◆ Required action: Using the material below, state how many of its lines contain the string "Skip", with no other words.

◆ Working data:
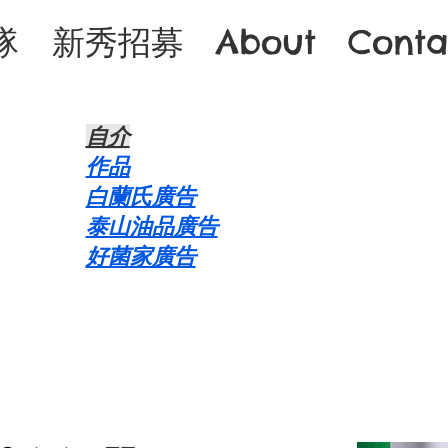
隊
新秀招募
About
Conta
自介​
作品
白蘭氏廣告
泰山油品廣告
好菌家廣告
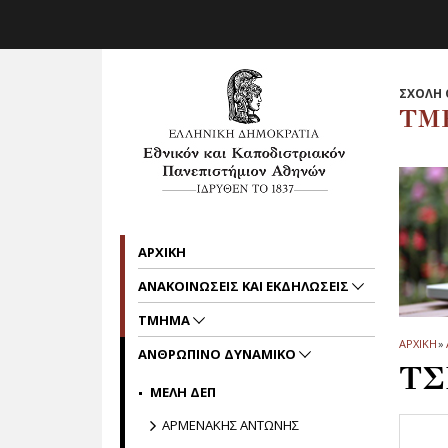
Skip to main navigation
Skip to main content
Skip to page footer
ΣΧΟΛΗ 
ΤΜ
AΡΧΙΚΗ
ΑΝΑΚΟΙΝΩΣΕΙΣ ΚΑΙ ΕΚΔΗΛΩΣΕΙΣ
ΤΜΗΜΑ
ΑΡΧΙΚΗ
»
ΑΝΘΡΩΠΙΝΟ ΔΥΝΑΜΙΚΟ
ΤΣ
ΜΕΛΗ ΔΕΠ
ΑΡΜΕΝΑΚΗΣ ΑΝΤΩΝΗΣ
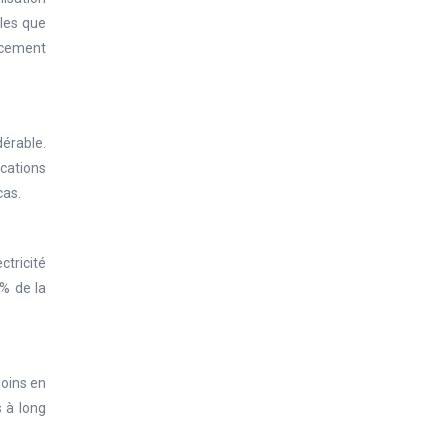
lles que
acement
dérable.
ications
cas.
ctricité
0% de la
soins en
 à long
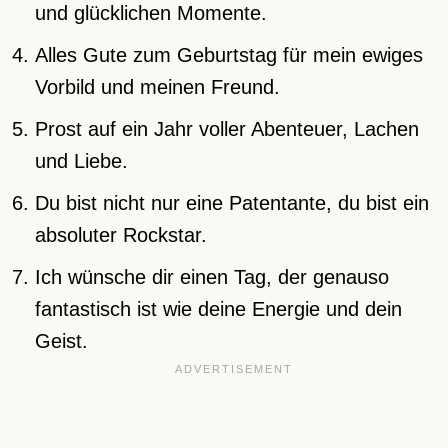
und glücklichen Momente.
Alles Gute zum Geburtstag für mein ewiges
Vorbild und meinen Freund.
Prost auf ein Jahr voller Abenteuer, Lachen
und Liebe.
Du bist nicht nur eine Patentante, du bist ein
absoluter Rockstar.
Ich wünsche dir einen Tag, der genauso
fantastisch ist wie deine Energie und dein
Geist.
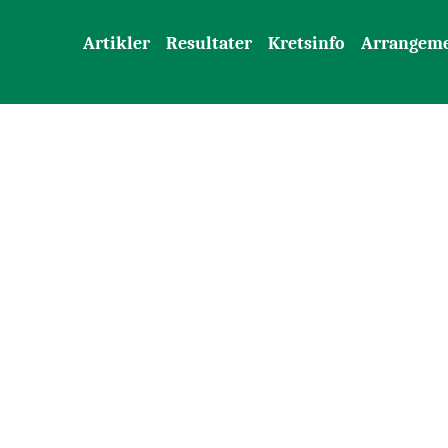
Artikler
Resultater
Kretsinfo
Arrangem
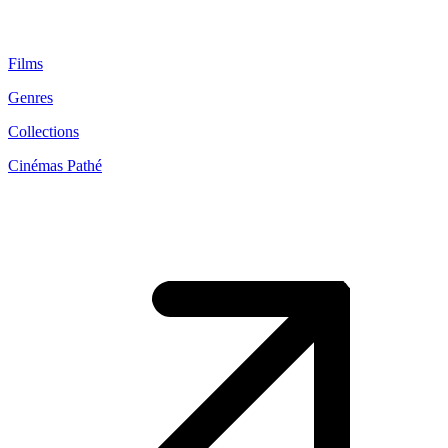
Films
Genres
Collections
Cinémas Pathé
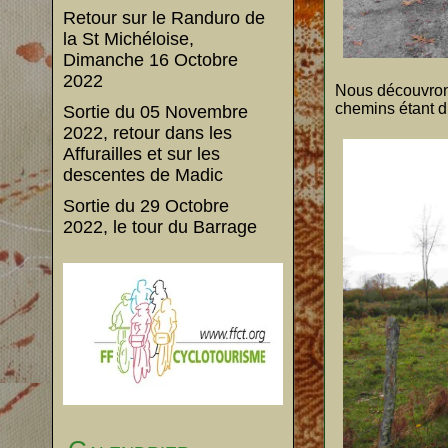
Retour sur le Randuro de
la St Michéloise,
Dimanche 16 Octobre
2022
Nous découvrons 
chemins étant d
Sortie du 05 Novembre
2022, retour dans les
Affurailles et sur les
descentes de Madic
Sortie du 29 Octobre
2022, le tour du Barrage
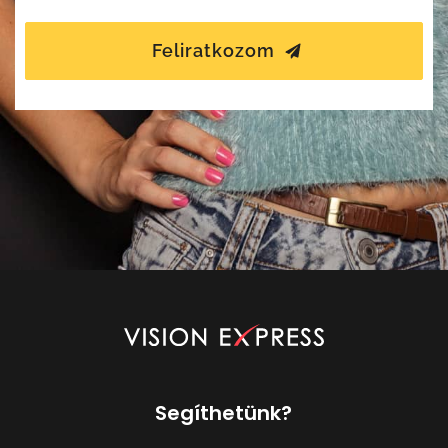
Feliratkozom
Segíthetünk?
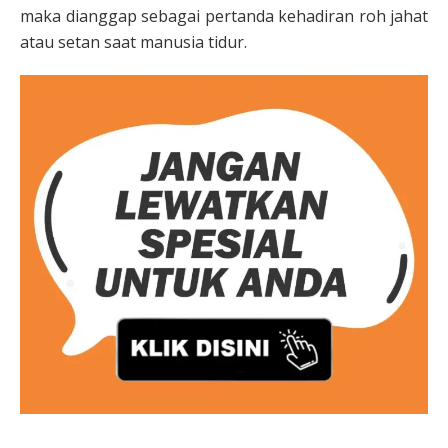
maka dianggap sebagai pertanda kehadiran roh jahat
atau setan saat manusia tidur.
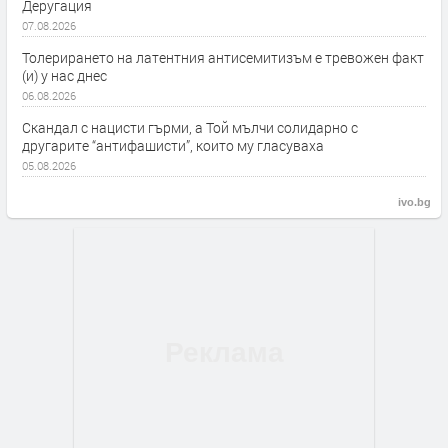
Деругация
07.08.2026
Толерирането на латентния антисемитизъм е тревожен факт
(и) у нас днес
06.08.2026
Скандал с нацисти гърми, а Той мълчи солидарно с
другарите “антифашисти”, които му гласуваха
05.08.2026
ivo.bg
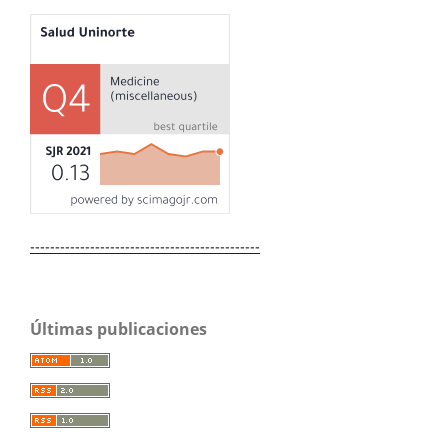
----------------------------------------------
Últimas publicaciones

◆ Solution: 3